Telle une arche de Noé, la Frozen Ark sauvegarde l'ADN et les cellules des espèces en danger avant que celles-ci ne disparaissent alors que la Terre subit actuellement sa sixième extinction de masse en raison du changement climatique, selon les scientifiques.
«Beaucoup d'espèces vont disparaître avant même que nous ayons découvert leur existence. L'idée de la Frozen Ark est de trouver et conserver (leur ADN et leurs cellules) pour les générations futures avant qu'il ne soit trop tard», explique le professeur John Armour de l'université de Nottingham, où est hébergé gracieusement le projet.
Lancé il y a un peu plus de dix ans par un couple de scientifiques britanniques, Bryan Clarke, décédé en 2014, et sa femme Ann, le réseau Frozen Ark compte aujourd'hui 22 partenaires (des zoos, des centres de recherche, des universités) à travers le monde, qui ont recueilli un total de 48.000 échantillons appartenant à quelque 5.500 espèces.
A Nottingham même, 705 échantillons, provenant par exemple du tigre de Sibérie ou de la panthère de l'Amour, sont conservés à température ambiante dans des kits de prélèvements dits FTA (pour Fast Technology for Analysis) ou dans un congélateur à -80°C.
«Certains jugent notre action défaitiste. Les plus hostiles à notre projet sont les conservationnistes, pour qui tous les efforts devraient être consacrés à sauver les espèces en danger», explique le professeur Ed Louis, l'un des administrateurs de Frozen Ark.
Mais «nous ne sommes pas là pour nous substituer à leur action mais pour offrir une sauvegarde» en cas d'extinction d'une espèce, se défend-il.
«Avec un peu de chance, nous pourrions sauver le patrimoine génétique d'à peu près tout», espère-t-il alors que le projet essaye de passer à la vitesse supérieure en levant des fonds pour embaucher un directeur général.
C'est un petit escargot endémique de Tahiti (Partula), dont l'extinction dans la nature fut causée par l'introduction d'un escargot carnivore censé éradiquer un autre gastéropode envahisseur, qui a donné aux Clarke l'idée de cette arche de Noé moderne.
En recueillant des Partula dans son laboratoire puis en les envoyant à plusieurs zoos dans le monde, le professeur Clarke a réussi à sauver cette espèce, dont la réintroduction à l'état sauvage est actuellement testée.
«Un jour, nous nous sommes regardés et nous avons pensé qu'il fallait faire de même pour d'autres espèces en danger. Mais il n'y avait rien pour l'ensemble de la faune, notamment pour les invertébrés, qui sont très importants», se souvient Ann Clarke en tripotant des coquilles de Partula.

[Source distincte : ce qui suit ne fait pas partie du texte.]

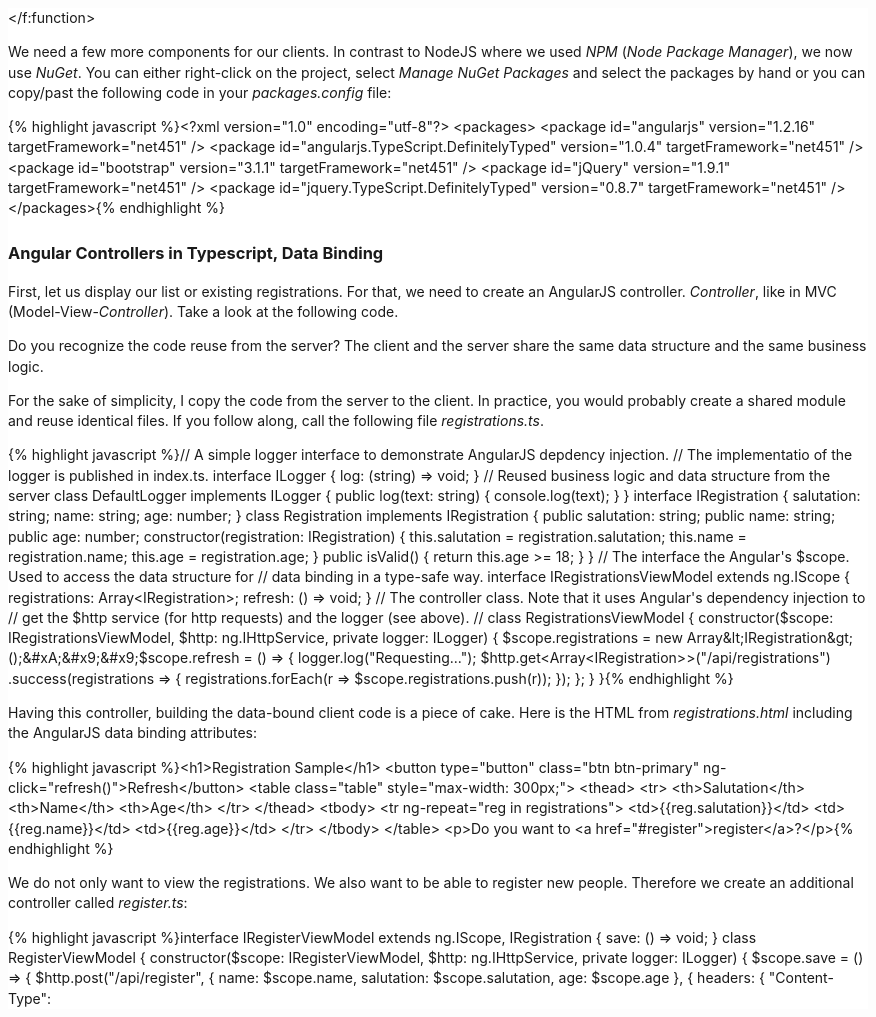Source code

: </f:function><p xmlns="http://www.w3.org/1999/xhtml">We need a few more components for our clients. In contrast to NodeJS where we used <em>NPM</em> (<em>Node Package Manager</em>), we now use <em>NuGet</em>. You can either right-click on the project, select <em>Manage NuGet Packages</em> and select the packages by hand or you can copy/past the following code in your <em>packages.config</em> file:</p>{% highlight javascript %}&lt;?xml version=&quot;1.0&quot; encoding=&quot;utf-8&quot;?&gt;&#xA;&lt;packages&gt;&#xA;  &lt;package id=&quot;angularjs&quot; version=&quot;1.2.16&quot; targetFramework=&quot;net451&quot; /&gt;&#xA;  &lt;package id=&quot;angularjs.TypeScript.DefinitelyTyped&quot; version=&quot;1.0.4&quot; targetFramework=&quot;net451&quot; /&gt;&#xA;  &lt;package id=&quot;bootstrap&quot; version=&quot;3.1.1&quot; targetFramework=&quot;net451&quot; /&gt;&#xA;  &lt;package id=&quot;jQuery&quot; version=&quot;1.9.1&quot; targetFramework=&quot;net451&quot; /&gt;&#xA;  &lt;package id=&quot;jquery.TypeScript.DefinitelyTyped&quot; version=&quot;0.8.7&quot; targetFramework=&quot;net451&quot; /&gt;&#xA;&lt;/packages&gt;{% endhighlight %}<h3 xmlns="http://www.w3.org/1999/xhtml">Angular Controllers in Typescript, Data Binding</h3><p xmlns="http://www.w3.org/1999/xhtml">First, let us display our list or existing registrations. For that, we need to create an AngularJS controller. <em>Controller</em>, like in MVC (Model-View-<em>Controller</em>). Take a look at the following code.</p><p class="showcase" xmlns="http://www.w3.org/1999/xhtml">Do you recognize the code reuse from the server? The client and the server share the same data structure and the same business logic.</p><p xmlns="http://www.w3.org/1999/xhtml">For the sake of simplicity, I copy the code from the server to the client. In practice, you would probably create a shared module and reuse identical files. If you follow along, call the following file <em>registrations.ts</em>.</p>{% highlight javascript %}// A simple logger interface to demonstrate AngularJS depdency injection.&#xA;// The implementatio of the logger is published in index.ts.&#xA;interface ILogger {&#xA;&#x9;log: (string) =&gt; void;&#xA;}&#xA;&#xA;&#xA;// Reused business logic and data structure from the server&#xA;class DefaultLogger implements ILogger {&#xA;&#x9;public log(text: string) {&#xA;&#x9;&#x9;console.log(text);&#xA;&#x9;}&#xA;}&#xA;&#xA;interface IRegistration {&#xA;&#x9;salutation: string;&#xA;&#x9;name: string;&#xA;&#x9;age: number;&#xA;}&#xA;&#xA;class Registration implements IRegistration {&#xA;&#x9;public salutation: string;&#xA;&#x9;public name: string;&#xA;&#x9;public age: number;&#xA;&#xA;&#x9;constructor(registration: IRegistration) {&#xA;&#x9;&#x9;this.salutation = registration.salutation;&#xA;&#x9;&#x9;this.name = registration.name;&#xA;&#x9;&#x9;this.age = registration.age;&#xA;&#x9;}&#xA;&#xA;&#x9;public isValid() {&#xA;&#x9;&#x9;return this.age &gt;= 18;&#xA;&#x9;}&#xA;}&#xA;&#xA;&#xA;// The interface the Angular's $scope. Used to access the data structure for&#xA;// data binding in a type-safe way. &#xA;interface IRegistrationsViewModel extends ng.IScope {&#xA;&#x9;registrations: Array&lt;IRegistration&gt;;&#xA;&#x9;refresh: () =&gt; void;&#xA;}&#xA;&#xA;// The controller class. Note that it uses Angular's dependency injection to&#xA;// get the $http service (for http requests) and the logger (see above).&#xA;// &#xA;class RegistrationsViewModel {&#xA;&#x9;constructor($scope: IRegistrationsViewModel, $http: ng.IHttpService, private logger: ILogger) {&#xA;&#x9;&#x9;$scope.registrations = new Array&lt;IRegistration&gt;();&#xA;&#x9;&#x9;$scope.refresh = () =&gt; {&#xA;&#x9;&#x9;&#x9;logger.log(&quot;Requesting...&quot;);&#xA;&#x9;&#x9;&#x9;$http.get&lt;Array&lt;IRegistration&gt;&gt;(&quot;/api/registrations&quot;)&#xA;&#x9;&#x9;&#x9;&#x9;.success(registrations =&gt; {&#xA;&#x9;&#x9;&#x9;&#x9;&#x9;registrations.forEach(r =&gt; $scope.registrations.push(r));&#xA;&#x9;&#x9;&#x9;&#x9;});&#xA;&#x9;&#x9;};&#xA;&#x9;}&#xA;}{% endhighlight %}<p xmlns="http://www.w3.org/1999/xhtml">Having this controller, building the data-bound client code is a piece of cake. Here is the HTML from <em>registrations.html</em> including the AngularJS data binding attributes:</p>{% highlight javascript %}&lt;h1&gt;Registration Sample&lt;/h1&gt;&#xA;&#xA;&lt;button type=&quot;button&quot; class=&quot;btn btn-primary&quot; ng-click=&quot;refresh()&quot;&gt;Refresh&lt;/button&gt;&#xA;&#xA;&lt;table class=&quot;table&quot; style=&quot;max-width: 300px;&quot;&gt;&#xA;&#x9;&lt;thead&gt;&#xA;&#x9;&#x9;&lt;tr&gt;&#xA;&#x9;&#x9;&#x9;&lt;th&gt;Salutation&lt;/th&gt;&#xA;&#x9;&#x9;&#x9;&lt;th&gt;Name&lt;/th&gt;&#xA;&#x9;&#x9;&#x9;&lt;th&gt;Age&lt;/th&gt;&#xA;&#x9;&#x9;&lt;/tr&gt;&#xA;&#x9;&lt;/thead&gt;&#xA;&#x9;&lt;tbody&gt;&#xA;&#x9;&#x9;&lt;tr ng-repeat=&quot;reg in registrations&quot;&gt;&#xA;&#x9;&#x9;&#x9;&lt;td&gt;{{reg.salutation}}&lt;/td&gt;&#xA;&#x9;&#x9;&#x9;&lt;td&gt;{{reg.name}}&lt;/td&gt;&#xA;&#x9;&#x9;&#x9;&lt;td&gt;{{reg.age}}&lt;/td&gt;&#xA;&#x9;&#x9;&lt;/tr&gt;&#xA;&#x9;&lt;/tbody&gt;&#xA;&lt;/table&gt;&#xA;&#xA;&lt;p&gt;Do you want to &lt;a href=&quot;#register&quot;&gt;register&lt;/a&gt;?&lt;/p&gt;{% endhighlight %}<p xmlns="http://www.w3.org/1999/xhtml">We do not only want to view the registrations. We also want to be able to register new people. Therefore we create an additional controller called <em>register.ts</em>:</p>{% highlight javascript %}interface IRegisterViewModel extends ng.IScope, IRegistration {&#xA;&#x9;save: () =&gt; void;&#xA;}&#xA;&#xA;class RegisterViewModel {&#xA;&#x9;constructor($scope: IRegisterViewModel, $http: ng.IHttpService, private logger: ILogger) {&#xA;&#x9;&#x9;$scope.save = () =&gt; {&#xA;&#x9;&#x9;&#x9;$http.post(&quot;/api/register&quot;, { name: $scope.name, salutation: $scope.salutation, age: $scope.age }, { headers: { &quot;Content-Type&quot;:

«Tout dépend des invertébrés. S'ils disparaissent, nous disparaissons», souligne-t-elle.
Les invertébrés sont des êtres indispensables à la Terre: ils pollinisent les cultures, réduisent les insectes nuisibles, filtrent l'eau et nourrissent le sol de nutriments.

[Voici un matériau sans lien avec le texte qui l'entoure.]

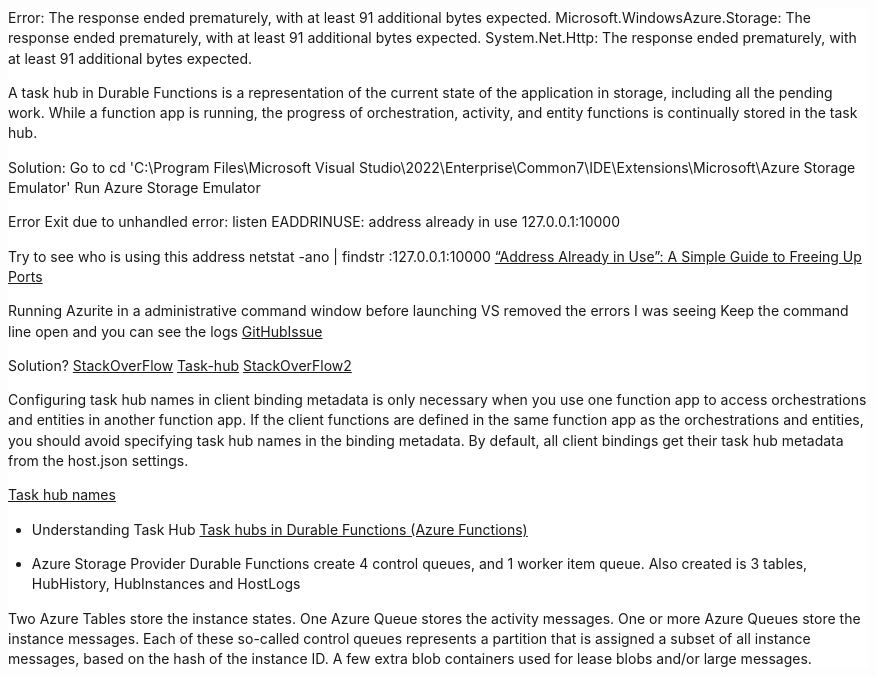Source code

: 
Error:
The response ended prematurely, with at least 91 additional bytes expected. Microsoft.WindowsAzure.Storage: The response ended prematurely, with at least 91 additional bytes expected.
System.Net.Http: The response ended prematurely, with at least 91 additional bytes expected.

A task hub in Durable Functions is a representation of the current state of the application in storage, including all the pending work. 
While a function app is running, the progress of orchestration, activity, and entity functions is continually stored in the task hub. 

Solution:
Go to cd 'C:\Program Files\Microsoft Visual Studio\2022\Enterprise\Common7\IDE\Extensions\Microsoft\Azure Storage Emulator'
Run Azure Storage Emulator

Error
Exit due to unhandled error: listen EADDRINUSE: address already in use 127.0.0.1:10000

Try to see who is using this address
netstat -ano | findstr :127.0.0.1:10000
[“Address Already in Use”: A Simple Guide to Freeing Up Ports](https://medium.com/@antonrosh/address-already-in-use-a-simple-guide-to-freeing-up-ports-fbc6a3822983)

Running Azurite in a administrative command window before launching VS removed the errors I was seeing
Keep the command line open and you can see the logs
[GitHubIssue](https://github.com/Azure/Azurite/issues/1447)


Solution?
[StackOverFlow](https://stackoverflow.com/questions/73156897/the-listener-for-function-was-unable-to-start-azure-durable-function-vs-2022)
[Task-hub](https://learn.microsoft.com/en-us/azure/azure-functions/durable/durable-functions-task-hubs?tabs=csharp)
[StackOverFlow2](https://stackoverflow.com/questions/48335887/the-listener-for-function-was-unable-to-start-why)

Configuring task hub names in client binding metadata is only necessary when you use one function app to access orchestrations and entities in another function app. 
If the client functions are defined in the same function app as the orchestrations and entities, you should avoid specifying task hub names in the binding metadata. 
By default, all client bindings get their task hub metadata from the host.json settings.

[Task hub names](https://learn.microsoft.com/en-us/azure/azure-functions/durable/durable-functions-task-hubs?tabs=csharp#task-hub-names)


- Understanding Task Hub
[Task hubs in Durable Functions (Azure Functions)](https://learn.microsoft.com/en-us/azure/azure-functions/durable/durable-functions-task-hubs?tabs=csharp#execution-example)


- Azure Storage Provider
Durable Functions create 4 control queues, and 1 worker item queue.
Also created is 3 tables, HubHistory, HubInstances and HostLogs

Two Azure Tables store the instance states.
One Azure Queue stores the activity messages.
One or more Azure Queues store the instance messages. Each of these so-called control queues represents a partition that is assigned a subset of all instance messages, based on the hash of the instance ID.
A few extra blob containers used for lease blobs and/or large messages.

A l'image du Partula, de nombreuses espèces déclinent et disparaissent à un rythme tel que les scientifiques parlent de la sixième grande extinction sur Terre, la dernière ayant été celle des dinosaures il y a 65 millions d'années.
L'impact de l'activité humaine et du changement climatique est particulièrement dramatique sur les océans. Selon les prédictions, les récifs coralliens (habitat de plus de 25% de toutes les espèces marines) pourraient disparaître d'ici 2050.
D'après l'Union internationale pour la conservation de la nature (UICN), environ 41% des espèces d'amphibiens et 26% des espèces de mammifères sont menacées d'extinction.
Que peut-on espérer tirer de l'ADN et des cellules conservés ? Une foule d'informations, notamment sur les processus métaboliques, répond M. Armour.
Ainsi, alors que les antibiotiques sont de moins en moins efficaces, «la peau des amphibiens est couverte de petites molécules qui tuent les bactéries. L'une des solutions dans une ère sans antibiotique serait d'adapter ces molécules» pour un usage médical, ajoute le professeur Louis en guise d'exemple.
«L'utilisation la plus extrême serait la +dé-extinction+, autrement dit l'utilisation du matériel conservé pour recréer l'organisme» disparu, renchérit M. Armour. Une simple hypothèse pour l'instant hors de portée.
«Certaines personnes nous reprochent de nous prendre pour Dieu, ce à quoi je réponds systématiquement que c'est aux futures générations de décider au moment où les techniques seront disponibles», conclut Ann Clarke. «Si nous ne conservons rien, nous n'aurons même pas le choix.»